A baby girl who died hours after her birth at a midwife-led unit could have been saved if an emergency ambulance had taken her to hospital, a sheriff ruled yesterday.
Nevaeh Stewart would have received better emergency care if she had been born at home, Sheriff Pino di Emidio said.
Instead, she languished at Montrose Royal Infirmary’s community midwife unit in Angus awaiting emergency transport.
Her parents Kimberley and Gary Stewart said they would not have chosen the unit if they had been forewarned about the potential delays.
Nevaeh Stewart, pictured with her mother Kimberley, was found to be ‘pale and floppy’ immediately after her water birth in September 2012. She died hours later
Nevaeh’s parents Kimberley and Gary Stewart (pictured leaving court in 2016) said they would not have chosen the unit if they had been forewarned about the potential delays
Nevaeh was found to be ‘pale and floppy’ immediately after her water birth in September 2012 and was transferred to another room for treatment.
An ambulance which arrived around an hour later was sent away because it did not have an incubator – while a specialist ambulance dedicated to neonatal emergencies was responding to another call more than 200 miles away.

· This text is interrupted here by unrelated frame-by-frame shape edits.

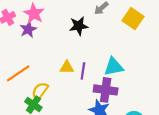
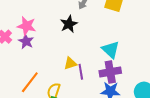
cyan triangle: (114, 67) -> (111, 50), turned -48
purple line: (83, 71) -> (81, 72), moved

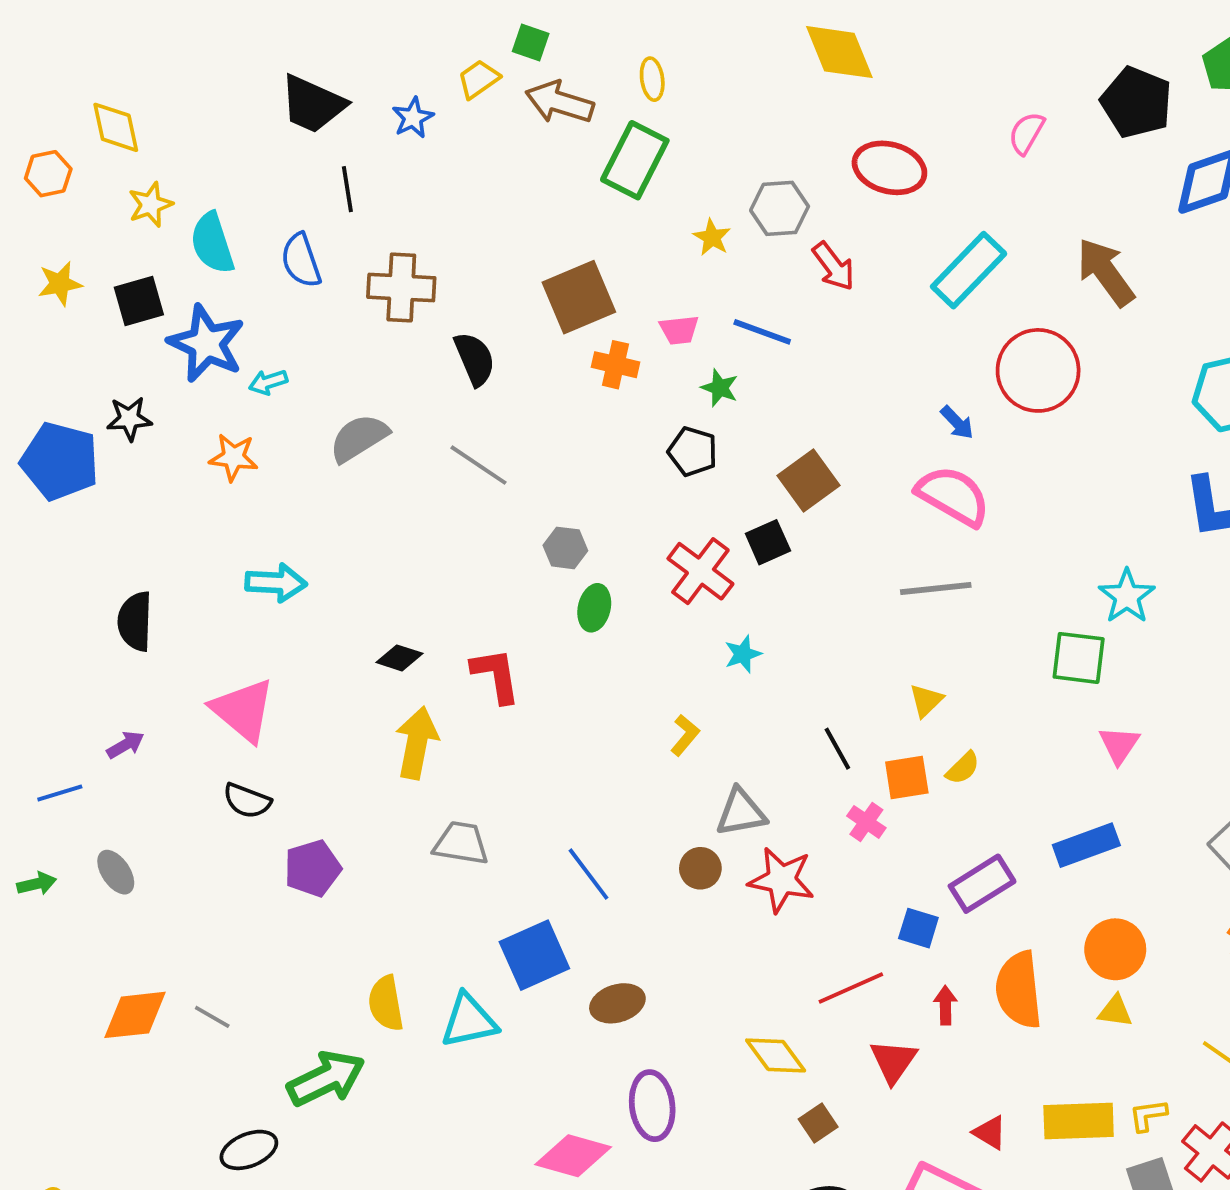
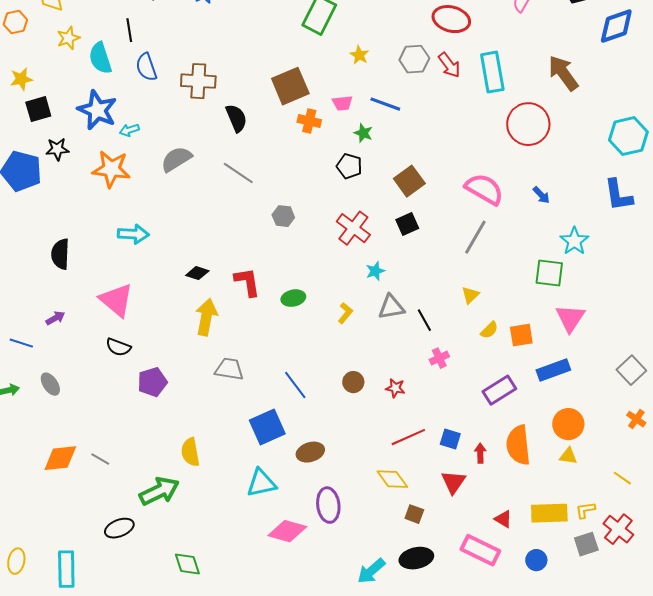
black line: (347, 189) -> (129, 30), moved
gray hexagon: (780, 208) -> (414, 59), moved
red arrow: (834, 266) -> (449, 65), moved
cyan rectangle: (969, 270) -> (492, 72), turned -54
black square: (139, 301) -> (38, 109), moved
blue arrow: (957, 423) -> (541, 195), moved
orange star: (233, 457) -> (111, 169), size x1.5
black square: (768, 542) -> (407, 224), moved
gray line: (936, 588) -> (475, 237), turned -54
green ellipse: (594, 608) -> (293, 298), moved, turned 65
pink triangle: (1119, 745) -> (570, 318), size x1.4
orange square: (907, 778) -> (521, 335), moved
blue line: (60, 793) -> (21, 343), turned 35
gray triangle: (741, 812) -> (391, 307), moved
pink cross: (866, 822) -> (439, 358), turned 30
red star: (781, 880) -> (395, 388), size x0.6
blue square: (918, 928) -> (450, 439), moved
red line: (851, 988) -> (408, 437), moved
cyan triangle: (469, 1021) -> (261, 483), moved
brown square: (818, 1123) -> (414, 514), turned -36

The situation forced doctors at Ninewells Hospital in Dundee to put together ‘an ad hoc arrangement’ to get Nevaeh to specialist care, leaving her with ‘only the basic resuscitation care’ until another ambulance arrived almost another hour later. She died three-and-a-half hours after her birth.
A fatal accident inquiry (FAI) held at Forfar Sheriff Court heard that the failure to include a 999 ambulance option in transporting sick babies from the unit ‘curtailed significantly’ Nevaeh’s chances of survival.
Her parents, from Auchenblae, Aberdeenshire, described the unit as an ’emergency response blackspot’ and accused NHS Tayside of a number of ‘systemic failures’.
In a ruling published yesterday, the sheriff stated that the failure to provide an emergency ambulance contributed to the newborn’s death.
It read: ‘The neonatal transport arrangements were inadequate. The failure to include a 999 ambulance option curtailed significantly the choices open to the consultant paediatrician in charge at Ninewells.’
He said that Nevaeh ‘was rendered less assistance than would have been provided to a baby born in similar condition at home, or in an Alongside Midwifery Unit’. His ruling stated that there was ‘at least some reasonable prospect that her death might have been avoided’ if Nevaeh had specialist treatment ‘at the start of the time-critical period or at some stage along that continuum by virtue of having been brought to Ninewells expeditiously’.
The sheriff also ruled that parents should be given clearer information to allow them to make ‘an informed choice’ about where their children are born.
Nevaeh died at Montrose Royal Infirmary’s community midwife unit in Angus awaiting emergency transport
Mr Stewart previously told the inquiry that Nevaeh, the family’s fourth child, ‘did not have a chance she should have’.
He said: ‘I believe that if NHS Tayside told parents the truth about transfer times we would have made a different decision on obstetric care and we would have had timely access to specialist medical assistance if it was needed.’
Mrs Stewart added that as a mother she ‘wouldn’t have risked it’ if she had known that she would have to wait an unlimited amount of time for specialist help if something went wrong with the birth.
Professor Andrew Russell, medical director at NHS Tayside said the health board had reviewed its procedures for providing 999 ambulances to community maternity units. He added: ‘On behalf of NHS Tayside, I would wish to say that our thoughts remain with Nevaeh’s parents and family.
‘We can only imagine how upsetting this continues to be for them and we are sorry for their ongoing distress. We will be taking the time to carefully consider today’s determination and the recommendations outlined in the report.’